**TASK DATA**
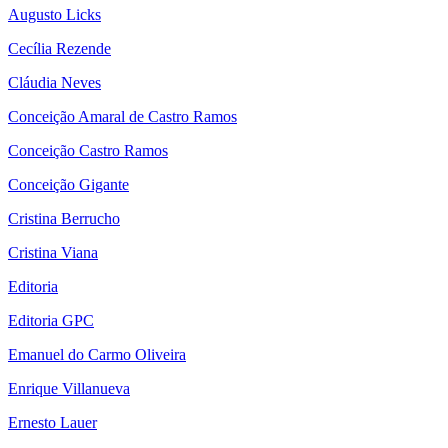
Augusto Licks
Cecília Rezende
Cláudia Neves
Conceição Amaral de Castro Ramos
Conceição Castro Ramos
Conceição Gigante
Cristina Berrucho
Cristina Viana
Editoria
Editoria GPC
Emanuel do Carmo Oliveira
Enrique Villanueva
Ernesto Lauer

**WORK INSTRUCTIONS**
Only the stretch of lines that begins with the one holding "Cristina Viana" and ends with the last line above belongs in the answer; please write it out exactly.

**WRITTEN SOLUTION**
Cristina Viana
Editoria
Editoria GPC
Emanuel do Carmo Oliveira
Enrique Villanueva
Ernesto Lauer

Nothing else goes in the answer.